Le vendredi 14 février 2025, des sources diverses affirment que la ville de Bukavu est sous le contrôle des rebelles du M23, soutenus et commandés par l’armée rwandaise, après la fuite des forces armées congolaises et des autorités provinciales du Sud-Kivu. Un journaliste de Radio Maendeleo à Bukavu a confirmé à la BBC que les combattants du M23 étaient entrés massivement dans plusieurs quartiers de Bukavu dès la soirée de vendredi. Les rebelles ont avancé depuis Kavumu, au nord de la ville, puis ont pris les quartiers de Kabare et Bagira avant d’atteindre Kadutu.
Selon Radio Okapi, la ville de Bukavu est tombée sans grande résistance, les forces armées congolaises ayant abandonné leurs positions. Corneille Nangaa, leader de l’AFC/M23, a déclaré à Reuters : « Nous sommes entrés dans Bukavu ce soir, et demain nous poursuivrons l’opération de nettoyage de la ville. »
La population de Bukavu, prise de panique, signale une recrudescence des pillages dans plusieurs quartiers. Des vidéos diffusées montrent des groupes de personnes s’introduisant dans les commerces et résidences abandonnées. Des habitants rapportent que des tirs sporadiques étaient encore audibles dans certains quartiers dans la nuit de vendredi à samedi.
Pendant ce temps, le président congolais, Félix Tshisekedi, participait à la Conférence sur la Sécurité à Munich. Il y a déclaré que l’attaque du M23 est une « agression rwandaise déguisée », réaffirmant son refus de négocier avec le groupe armé. Il a accusé son prédécesseur, Joseph Kabila, d’être le « véritable commanditaire » de l’opposition armée qui déstabilise le pays.
Lors de son passage à Munich, Tshisekedi a également rencontré Karim Khan, le procureur de la Cour Pénale Internationale (CPI). Cette rencontre avait pour but d’accélérer les enquêtes sur les crimes commis à Goma et Bukavu lors de l’occupation de ces villes par le M23. Le procureur adjoint de la CPI, Mame Mandiaye Niang, a confirmé que des appels à témoins ont été lancés pour faciliter la collecte de preuves et établir les responsabilités des parties impliquées.

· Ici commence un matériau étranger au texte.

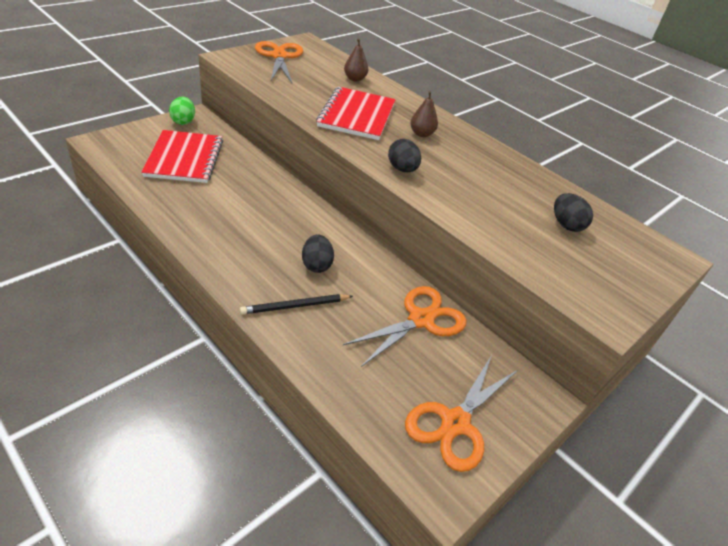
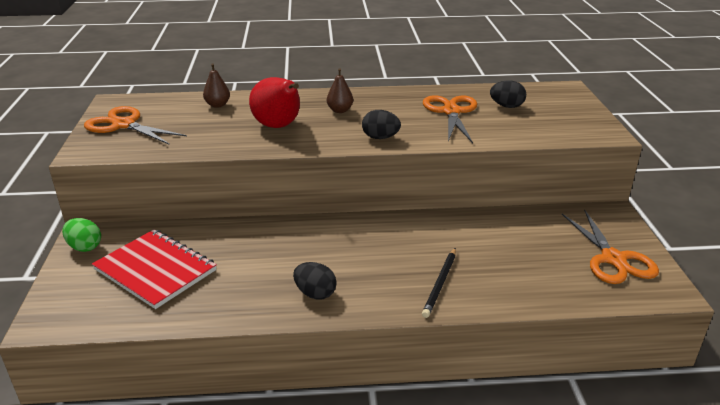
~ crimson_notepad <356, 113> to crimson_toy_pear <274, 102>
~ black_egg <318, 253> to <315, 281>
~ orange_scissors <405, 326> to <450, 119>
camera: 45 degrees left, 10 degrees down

Parallèlement, le Rwanda rejette ces accusations. Lors de la Conférence à Munich, le ministre rwandais de la Défense, Juvenal Marizamunda, a nié toute implication militaire, affirmant que Kigali se contente de « protéger ses frontières contre la menace des FDLR ». Cependant, des rapports des Nations Unies et des puissances occidentales confirment la présence de milliers de soldats rwandais en RDC aux côtés du M23.
La situation en RDC est aussi au centre des discussions au sommet de l’Union africaine à Addis-Abeba. Judith Tuluka Suminwa, Première ministre congolaise, a déclaré devant le Conseil de paix et de sécurité de l’UA : « L’occupation illégale des territoires congolais par l’armée rwandaise constitue un acte de guerre. Ce Conseil doit agir avec fermeté. »

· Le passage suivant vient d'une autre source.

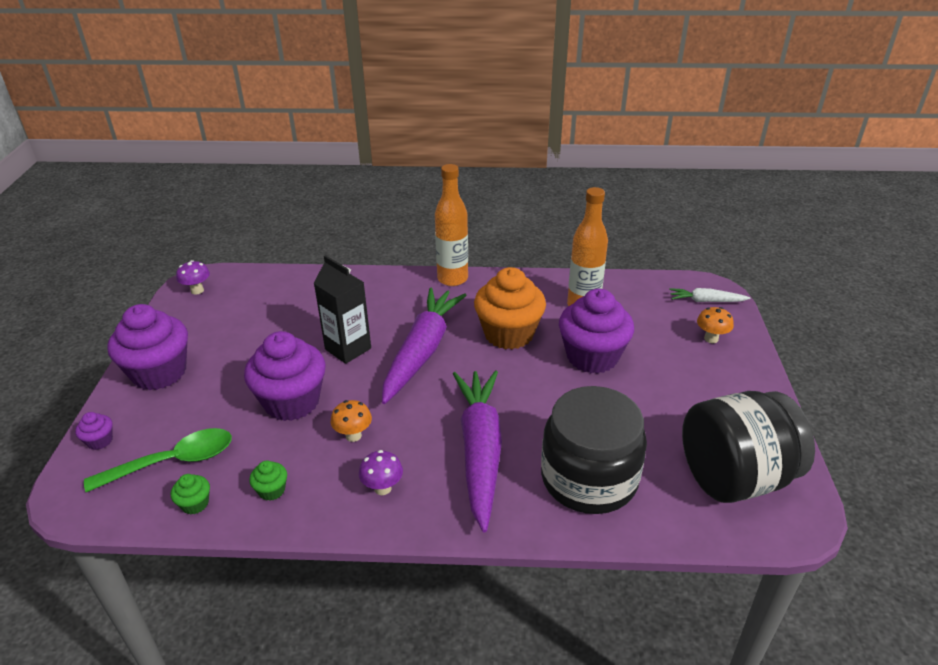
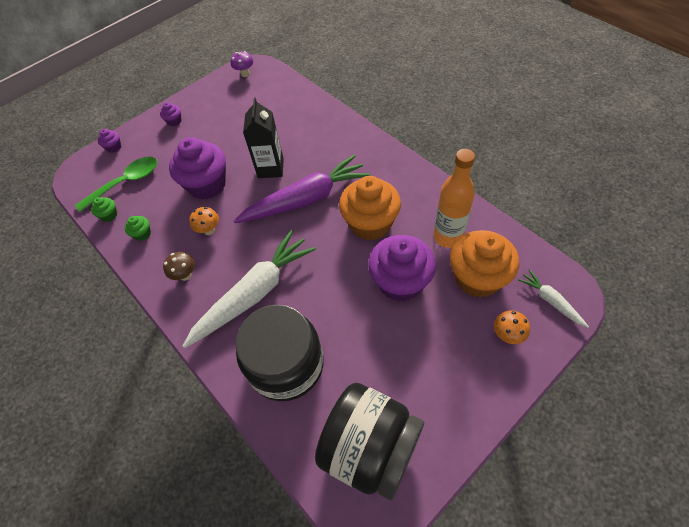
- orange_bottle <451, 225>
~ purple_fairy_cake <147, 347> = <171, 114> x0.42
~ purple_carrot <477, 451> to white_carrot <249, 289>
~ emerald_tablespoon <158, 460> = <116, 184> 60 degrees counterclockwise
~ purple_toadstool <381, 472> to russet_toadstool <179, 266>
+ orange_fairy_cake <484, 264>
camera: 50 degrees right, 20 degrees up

Le président rwandais Paul Kagame, également présent à Addis-Abeba, a rencontré le Secrétaire général de l’ONU, Antonio Guterres. Il a appelé à une solution politique à la crise congolaise et réitéré que le Rwanda a des « préoccupations légitimes de sécurité » qui doivent être prises en compte.
Le président angolais João Lourenço, qui a dirigé les tentatives de médiation entre Kinshasa et Kigali, a déclaré que « le soutien étranger substantiel au M23 a mené à une escalade qui menace la stabilité régionale ». Il a exhorté les parties à reprendre les négociations tout en appelant à des sanctions contre les responsables de l’agression.
Sur le terrain, la tension reste à son comble. Le gouvernement congolais a annoncé l’arrestation de huit individus suspectés de collaborer avec les rebelles du M23 à Kisangani. Le ministre provincial de l’Intérieur a appelé à une mobilisation générale pour renforcer l’armée et contrer l’expansion rebelle.
Dans ce contexte, plusieurs pays conseillent à leurs ressortissants d’éviter tout voyage en RDC. Le Canada et les États-Unis ont émis des alertes de sécurité, prévenant que la situation pourrait dégénérer davantage dans les prochains jours.
Alors que la communauté internationale intensifie ses appels au cessez-le-feu, la situation reste volatile. L’avenir de l’est du Congo semble plus incertain que jamais, avec un gouvernement congolais prêt à résister, une armée affaiblie, et une insurrection du M23 toujours plus soutenue par Kigali.